How to complete this task:
Starting at the first line of the data, print every line up to and including the one with "Figure 1. Description", but no pictures.
*** Raw data
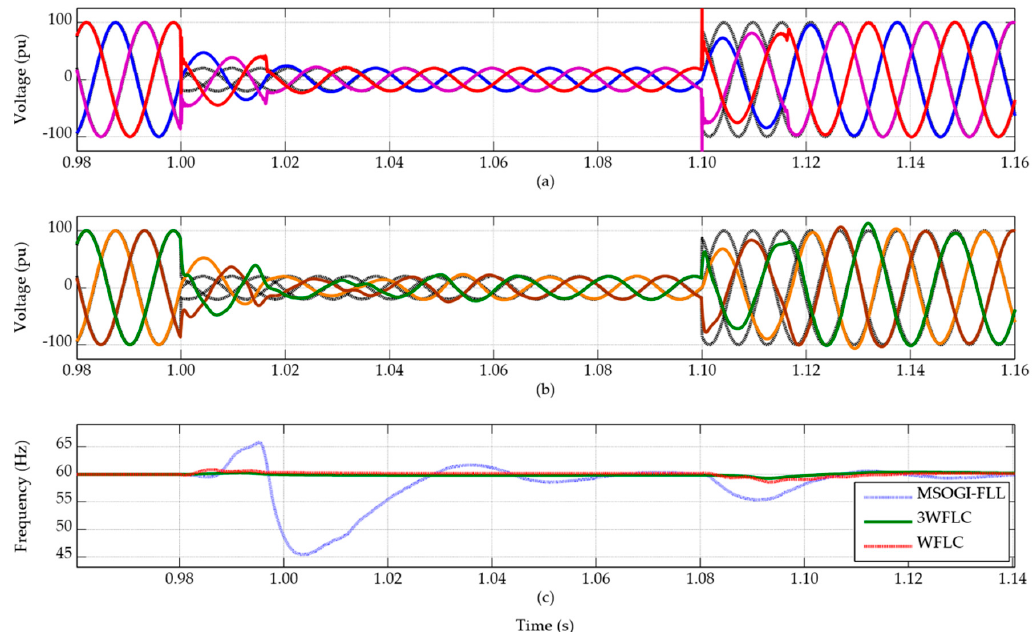
Figure 3. Results from simulation scenario 1, symmetrical voltage drop. ( a ) Sequence Detector Fourier Linear Combiner (SDFLC)voltage outline in voltage drop; ( b ) multiple second-order generalized integrators and frequency-locked loop (MSOGI-FLL) voltage outline in voltage drop; ( c ) Frequency transients during asymmetrical voltage drop.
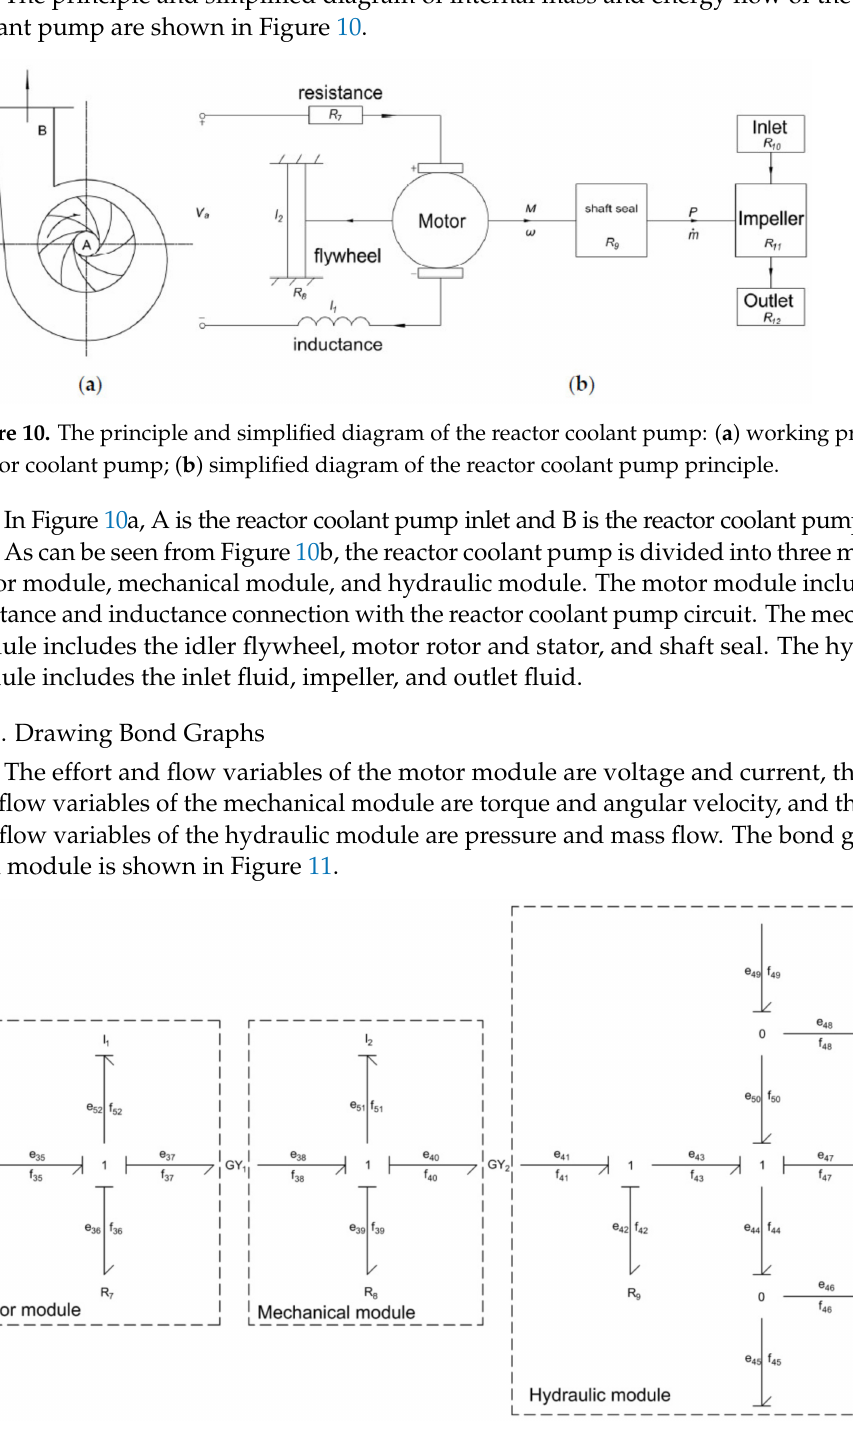
Figure 11. Bond graph model of the reactor coolant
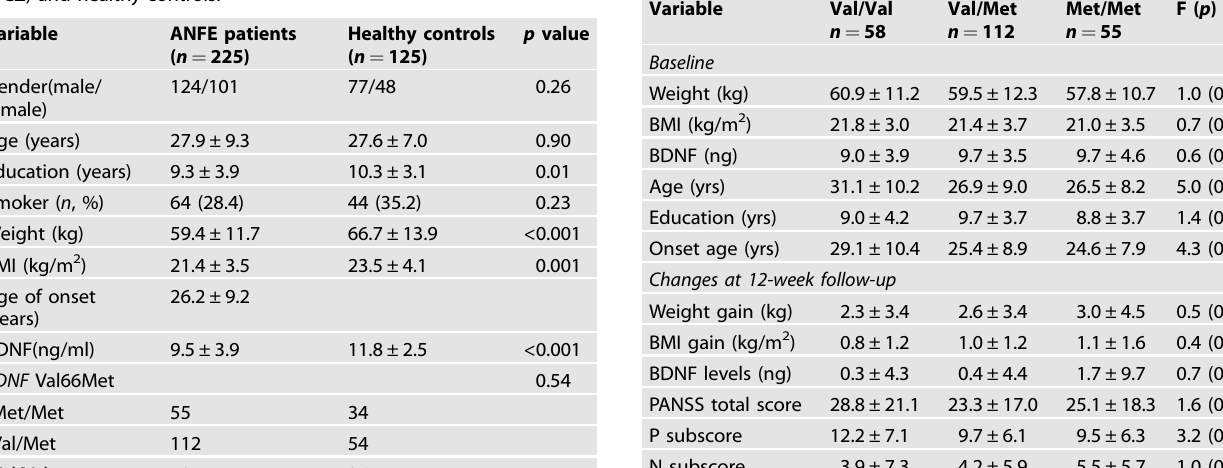
Table 1. Demographic characteristics, clinical data, and BDNF levels in antipsychotics-naive fi rst-episode (ANFE) patients with schizophrenia (SCZ) and healthy controls.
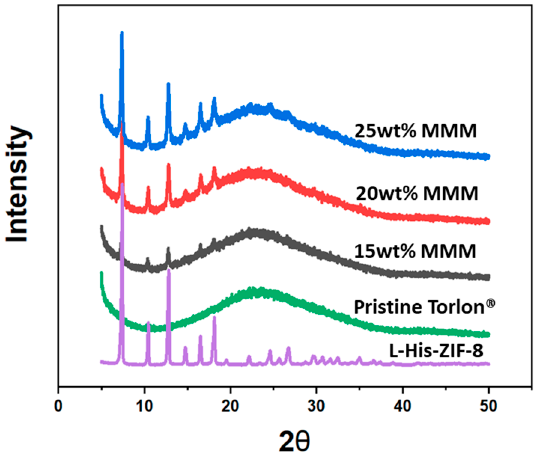
Figure 6. Thin Film X-ray diffraction of the fabricated L-His-ZIF-8/Torlon ® Mixed Matrix Membrane compared to the pristine Torlon ® dense membrane and L-His-ZIF-8 filler.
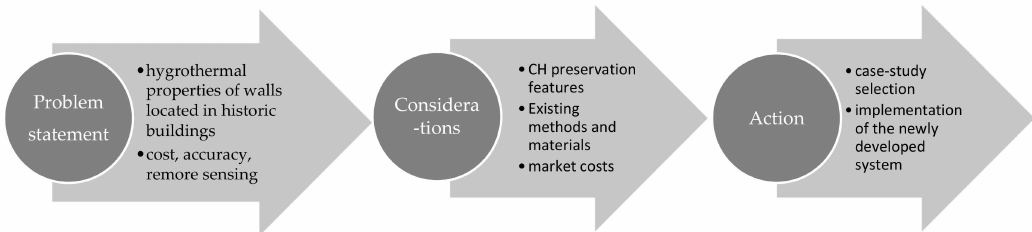
Figure 1. Description of the developed process for the definition and the installation of a cultural heritage (CH) compatible monitoring system (design by L. Dias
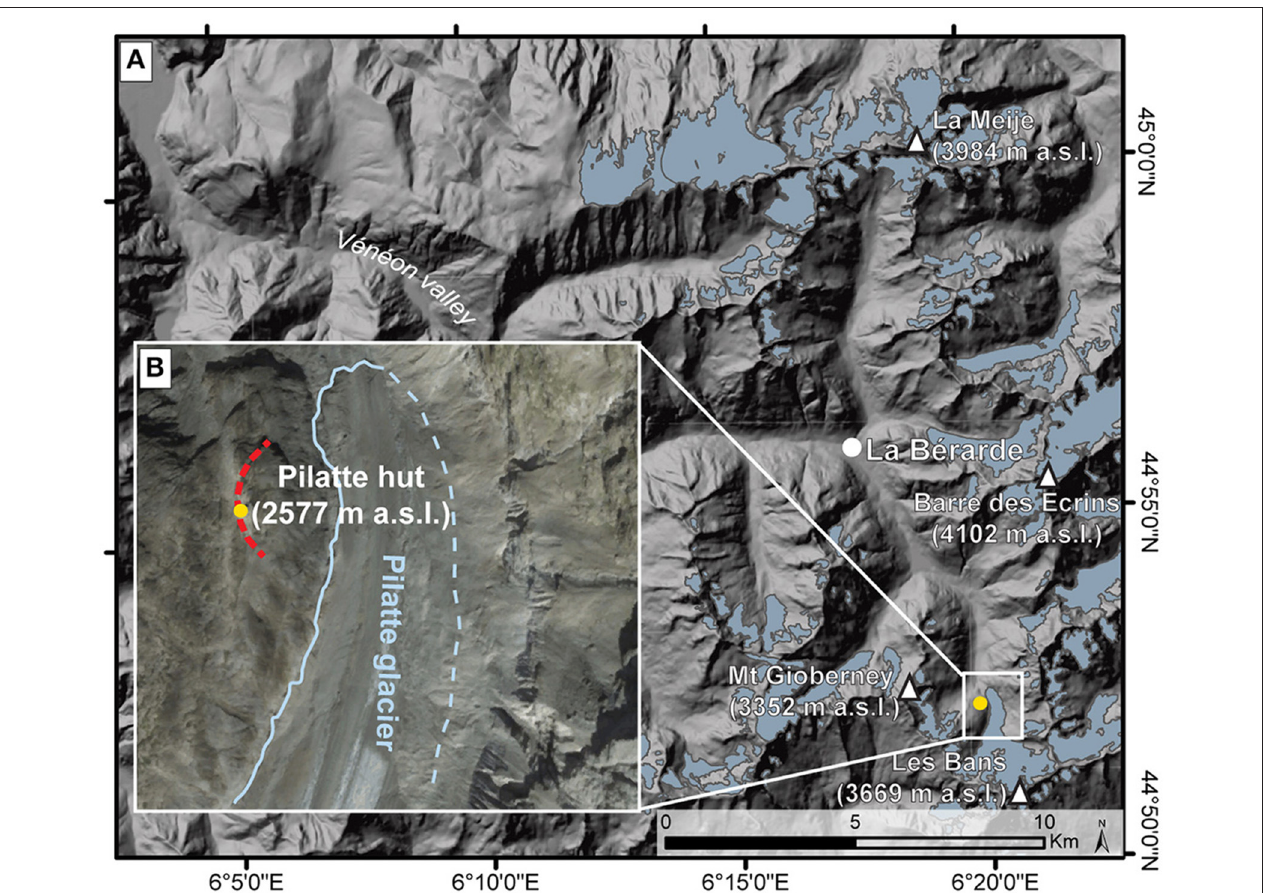
FIGURE 1 | (A) Location of the Pilatte hut in the upper Vénéon valley (IGN 25-m-DEM with glacier extent in blue for the period 2006–2009 from Gardent et al., 2014). (B) The hut above the glacier and the main fracture line (dashed red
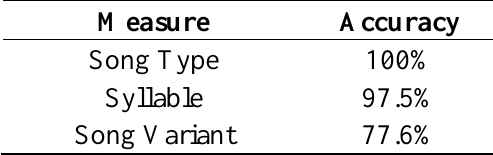
Table 3. Song type, syllable, and song variant classification accuracy for overall system.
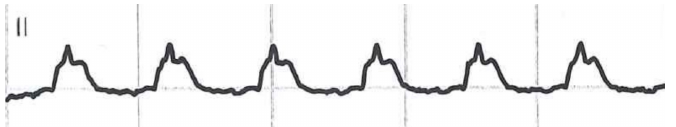
Image 1. Electrocardiographic (lead II) taken from the Monitor System demonstrating the “spiked helmet” sign.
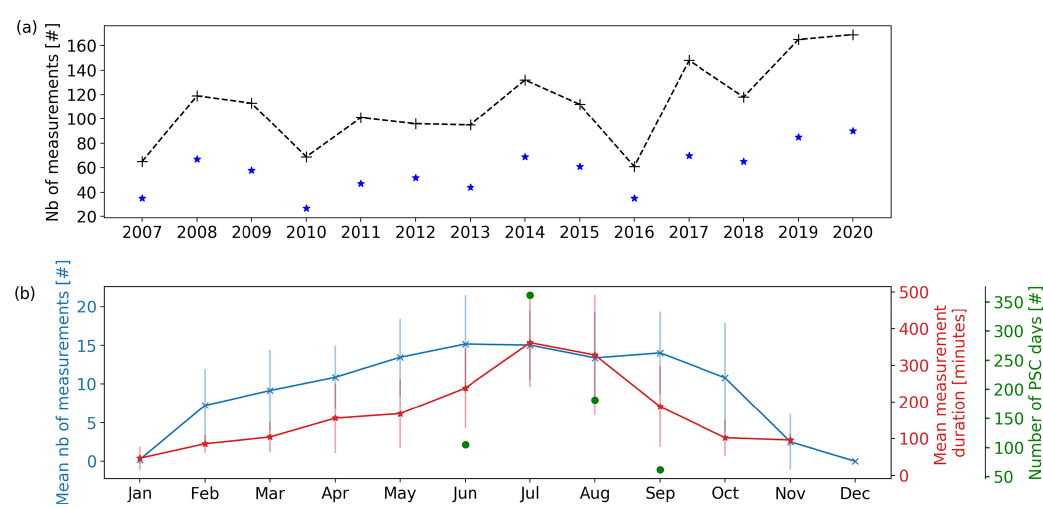
Figure 1. Operation statistics of DDU lidar. (a) Number of measurement days per year (black line) and per winter (blue stars) from 2007 to 2020 and (b) mean number (blue line) and duration (red line) of measurement sessions per month, in minutes, from 2007 to 2020. Total number of PSC days at DDU in June, July, August and September between 2007 and 2020 (green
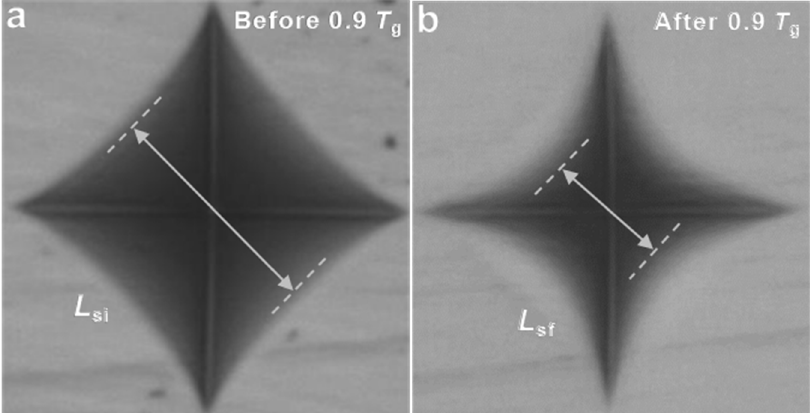
Figure 3. Optical micrographs of indents generated at 4.9 N on the surface of the CABS glass before and after re-annealing at 0.9 T g for 2 h.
******
Output:
Figure 3. Results from simulation scenario 1, symmetrical voltage drop. ( a ) Sequence Detector Fourier Linear Combiner (SDFLC)voltage outline in voltage drop; ( b ) multiple second-order generalized integrators and frequency-locked loop (MSOGI-FLL) voltage outline in voltage drop; ( c ) Frequency transients during asymmetrical voltage drop.
Figure 11. Bond graph model of the reactor coolant
Table 1. Demographic characteristics, clinical data, and BDNF levels in antipsychotics-naive fi rst-episode (ANFE) patients with schizophrenia (SCZ) and healthy controls.
Figure 6. Thin Film X-ray diffraction of the fabricated L-His-ZIF-8/Torlon ® Mixed Matrix Membrane compared to the pristine Torlon ® dense membrane and L-His-ZIF-8 filler.
Figure 1. Description of the developed process for the definition and the installation of a cultural heritage (CH) compatible monitoring system (design by L. Dias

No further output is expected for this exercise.